We were able to analyze the on-chain flow of funds after the initial attack. In the first phase, we observed that the attacker transferred cryptocurrency worth millions of dollars from DMM Bitcoin to several intermediary addresses before finally arriving at the Bitcoin CoinJoin mixing server.

After successfully mixing stolen funds using the Bitcoin CoinJoin mixing service, the attacker transferred part of the funds to Huioneguarantee via some bridging services, an online marketplace associated with the Cambodian business group Huione Group, which is a significant player in facilitating cybercrime.

DMM Bitcoin has transferred its assets and customer accounts to SBI VC Trade, a subsidiary of the Japanese financial group SBI, with the transition scheduled for completion in March 2025. Fortunately, emerging tools and predictive technologies are on the rise, which we will explore in the next section to prepare for preventing such destructive hacking attacks.

Using predictive models to prevent hacking attacks

Advanced predictive technologies are transforming cybersecurity by providing proactive methods to protect digital ecosystems through real-time detection of potential risks and threats. Let's look at the example below, involving the decentralized liquidity provider UwU Lend.

On June 10, 2024, an attacker manipulated the price oracle system of UwU Lend, obtaining approximately $20 million in funds. The attacker initiated a flash loan attack to alter the price of Ethena Staked USDe (sUSDe) across multiple oracles, leading to incorrect valuations. As a result, the attacker was able to borrow millions of dollars within seven minutes. Hexagate detected the attack contract and its similar deployments about two days before the exploit.

Despite the attack contract being accurately detected in real-time two days before the exploit, its connection to the exploited contract did not immediately become apparent due to design reasons. With tools like Hexagate's secure oracle, such early detection can be further leveraged to mitigate threats. Notably, the first attack, which resulted in an $8.2 million loss, occurred just minutes before subsequent attacks, providing another crucial signal.

Alerts issued prior to significant on-chain attacks have the potential to change the security landscape for industry participants, enabling them to prevent costly hacking attacks rather than merely respond to them.

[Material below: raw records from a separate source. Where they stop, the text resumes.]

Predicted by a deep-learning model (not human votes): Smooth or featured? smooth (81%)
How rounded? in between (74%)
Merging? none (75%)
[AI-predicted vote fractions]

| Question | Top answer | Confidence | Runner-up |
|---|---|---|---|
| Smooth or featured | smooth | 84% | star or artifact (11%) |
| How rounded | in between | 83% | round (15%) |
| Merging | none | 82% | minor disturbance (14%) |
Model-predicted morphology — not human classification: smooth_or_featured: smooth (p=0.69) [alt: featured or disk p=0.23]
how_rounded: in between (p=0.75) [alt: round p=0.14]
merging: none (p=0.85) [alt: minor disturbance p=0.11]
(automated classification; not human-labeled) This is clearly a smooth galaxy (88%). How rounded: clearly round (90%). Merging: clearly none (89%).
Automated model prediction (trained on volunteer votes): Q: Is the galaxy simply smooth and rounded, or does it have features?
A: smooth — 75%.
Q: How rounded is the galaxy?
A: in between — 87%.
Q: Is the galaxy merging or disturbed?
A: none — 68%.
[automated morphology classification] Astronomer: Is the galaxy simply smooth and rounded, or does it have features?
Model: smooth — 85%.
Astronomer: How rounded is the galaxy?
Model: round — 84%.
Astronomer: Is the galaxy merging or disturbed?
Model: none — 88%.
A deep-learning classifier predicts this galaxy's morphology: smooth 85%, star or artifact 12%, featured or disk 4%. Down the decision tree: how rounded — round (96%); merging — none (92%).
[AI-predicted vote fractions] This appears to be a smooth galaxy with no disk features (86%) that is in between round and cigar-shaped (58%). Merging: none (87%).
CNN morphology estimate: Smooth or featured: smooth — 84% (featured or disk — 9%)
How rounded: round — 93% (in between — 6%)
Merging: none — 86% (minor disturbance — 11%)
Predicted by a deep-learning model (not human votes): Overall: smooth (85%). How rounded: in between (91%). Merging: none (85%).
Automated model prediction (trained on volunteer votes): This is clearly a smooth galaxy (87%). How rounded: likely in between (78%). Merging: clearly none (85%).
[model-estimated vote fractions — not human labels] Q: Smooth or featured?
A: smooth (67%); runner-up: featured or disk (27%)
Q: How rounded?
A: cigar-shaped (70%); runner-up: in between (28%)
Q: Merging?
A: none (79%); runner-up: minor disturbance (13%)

In the chart below, we see that the attackers transferred stolen funds through two intermediary addresses before reaching the OFAC-approved Ethereum smart contract mixer Tornado Cash.

However, it is worth noting that merely accessing these predictive models does not guarantee protection against hacking attacks, as protocols may not always have the appropriate tools to take effective action.

Stronger encryption security needed

The increase in stolen cryptocurrencies in 2024 highlights the industry's need to address an increasingly complex and evolving threat landscape. While the scale of cryptocurrency theft has not recovered to the levels of 2021 and 2022, the aforementioned resurgence underscores the gaps in existing security measures and the importance of adapting to new exploitation methods. Effective responses to these challenges require cooperation between the public and private sectors. Data-sharing programs, real-time security solutions, advanced tracking tools, and targeted training can empower stakeholders to quickly identify and eliminate malicious actors while building the resilience needed to protect crypto assets.

Furthermore, as the regulatory framework for cryptocurrencies continues to evolve, scrutiny over platform security and customer asset protection may intensify. Industry best practices must keep pace with these changes to ensure prevention and accountability. By establishing stronger partnerships with law enforcement and providing teams with rapid response resources and expertise, the cryptocurrency industry can enhance its theft prevention capabilities. These efforts are crucial not only for protecting individual assets but also for establishing long-term trust and stability within the digital ecosystem.